Tuesday, May 6, 2014

Saturday thru Monday
Saturday we spent the time (and I mean spent the time) getting things done around the apartment. We worked all day on a dresser. I was so ready to scream. I would put it together, look at the drawing and ask Craig what was the matter. He would turn it around a different way and I’d see what was the matter. When it was all finished, of course, the top drawer won’t close. I couldn’t figure out why until I remembered when we were putting it together that one of the bars used to slide the drawer in was bent. I mean that it came that way. I noticed it and hoped it wouldn’t matter, it was such a small bend, hardly noticeable. Guess it mattered.

We went out to the store, and we found a gym that Craig had researched so we joined it. Finally, we are able to get some exercise which we both need. Now I just have to find someone to do hair and nails.

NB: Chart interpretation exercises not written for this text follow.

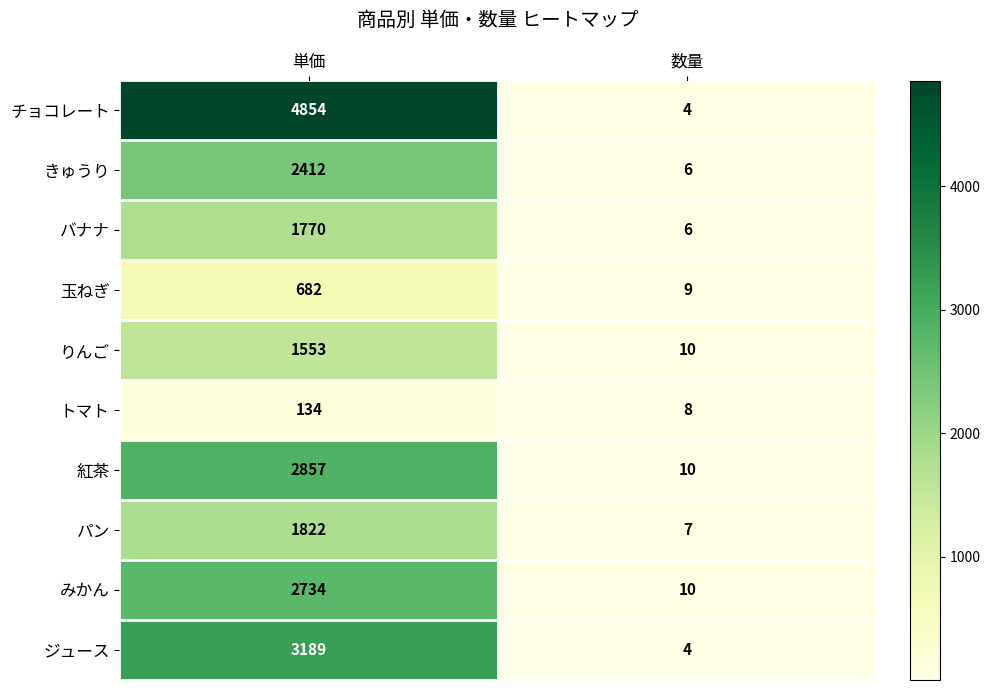

List the series in order of their peak value, highest first.

チョコレート, ジュース, 紅茶, みかん, きゅうり, パン, バナナ, りんご, 玉ねぎ, トマト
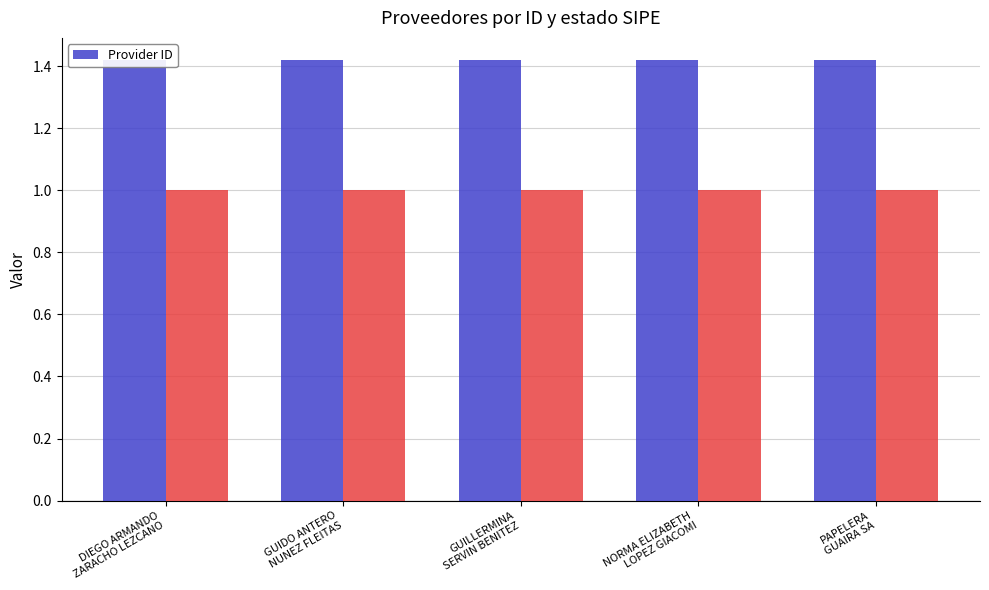

Which label corresponds to the smallest value in the chart?

PAPELERA
GUAIRA SA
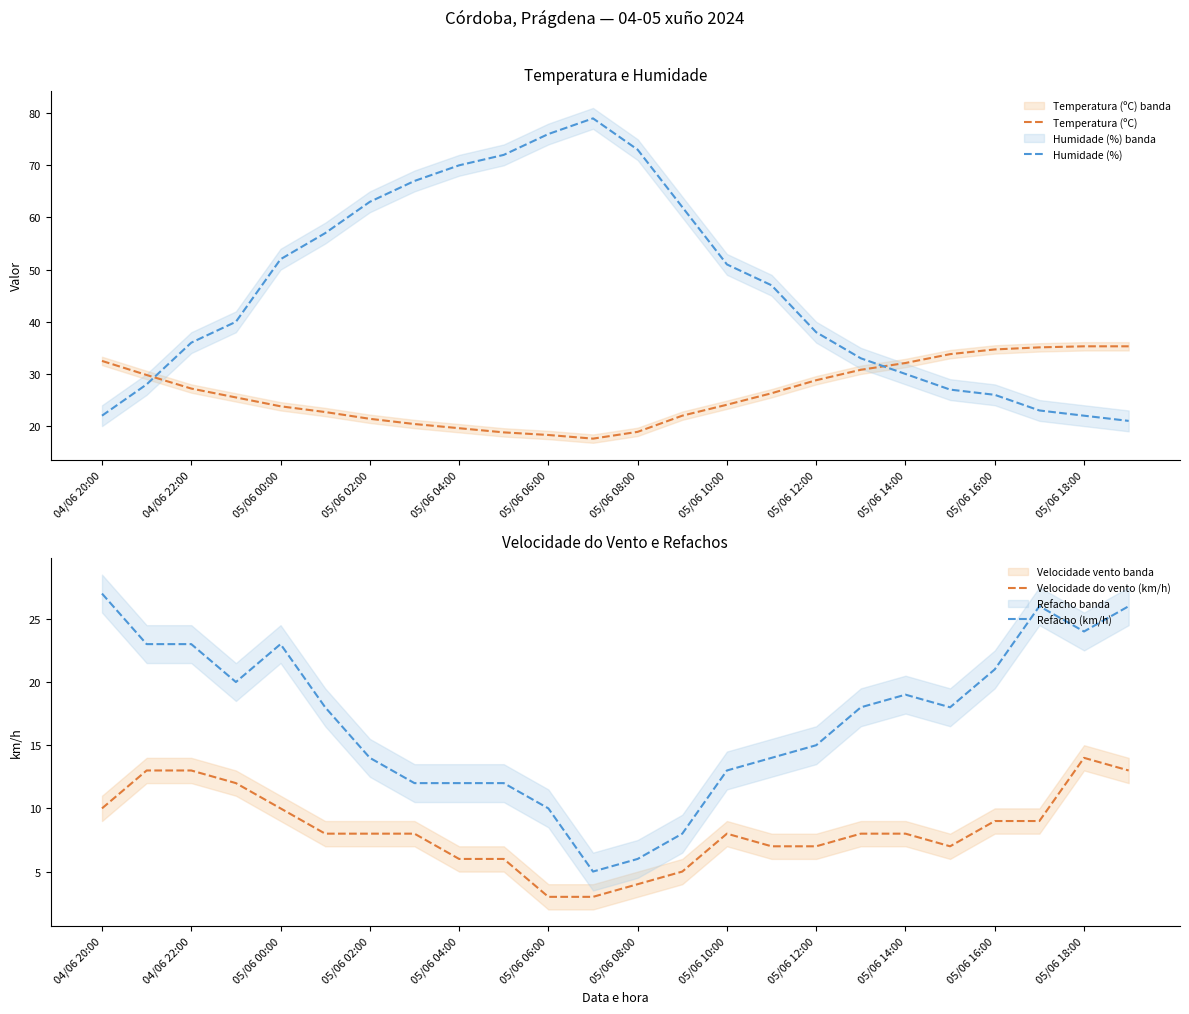

What is the minimum value shown in the chart?

3.0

I had to go downstairs to the wash room to do some laundry. Oh, how pampered we are in this world. To think I have to spent $3 just to wash and dry our clothes is ridiculous. The washer hardly gets started when it is finished. The dryer does well though. It is a great blessing for us to have a washer and dryer in our home at Layton.

There are two young sister missionaries in our apartment complex. They came over while I was washing the clothes. Their names are Newton and King, and they are really nice. One of them will be going home at the end of the month. She is ready, but it is obvious that they are working hard.  The other one hasn’t been out very long. They appeared to work together well.

Sunday was so surpisingly wonderful. I say that because I was expecting almost no one to be there from the way the Elders had spoken about it. I’d say we had 35-40 people. It is very multicultural. One sister bore her testimony in Spanish and another translated for her. Two young black boys gave the sweetest, most humble testimonies.  It was a touching meeting. There is a lot of poverty among the people, but you could see there is a lot of love there. Several of the white brothers and sisters are either on assignment there to keep the Branch going or have chosen to attend there to provide support.

The building itself was one of the few that the Church built during the Depression. The earlier Saints here were German, and they built it. It had fireplaces. They are bricked over now, but we can see one was in the RS room and one is in the Branch President’s office.  I guess the building has been reviewed by Church publications at least twice. It is located in a black neighborhood. The Church actually sold the building about 1960s or 70s to a group of Baptists. The membership had dwindled from the original German group. The Church then bought the building back when a lot of the blacks joined from the area. They spent time to remove many of the crosses that had been added by the Baptists. There are steam heaters in every room. I’m not sure if they are actually used anymore, but their presence lends a touch of age to the building.

There are very few children in the Branch.  Those that are there aren’t afraid to make themselves known.  We met with the Branch President who struck us as pessimistic about the possible future success of the Branch growing. He, himself, has been serving in the Branch for 6 years although he doesn’t live within the Branch’s boundaries. He is a nice man.  We didn’t meet his wife.

There are several things happening that we will be involved in this month. I will be donating some items to a group that will be making bags for the homeless.  There is a funeral this Thursday for a member’s mother. I didn’t hear that the mother had been a member. We will go to the viewing on Thursday morning, and we will help set up and serve the food after the family returns from the graveyard.

We have Stake Temple day at the end of the month. Maybe we will have a chance to go to the Chicago Temple, which is our home temple.

Today, Monday, we got our first referral. It is a brother of a member who has expressed interest in learning more.  We went to lunch at the Mission Office and celebrated Cinco de Mayo.

We will be working with the genealogy programs. If any of you have a family search membership, you can apply to get your free Ancestry.com membership. You cannot do it unless you have been sent an email to do so. They are doing it I guess by regions. If you don’t have a Family Search account, you need to get one. Gracious, how do you think you are going to help us get our work done?

Our apartment is small, but we like it. The people are really friendly, and we like that. Our calendar is beginning to look less like a blank sheet (hahaha).  We finally got all the furniture together so we can now spend more time on getting out and meeting people. We are beginning to feel more at ease here and that’s a good thing. I even wash the dishes after every meal. It helps keep me feeling like we are accomplishing something.

Next  Saturday, we are going with the Hmong Missionaries to visit with the Hmong. The Elders will be introducing us to some they teach, and we will be eating there. We have been told that they like their food hot, hot.

Love to all. I am too tired to write more now.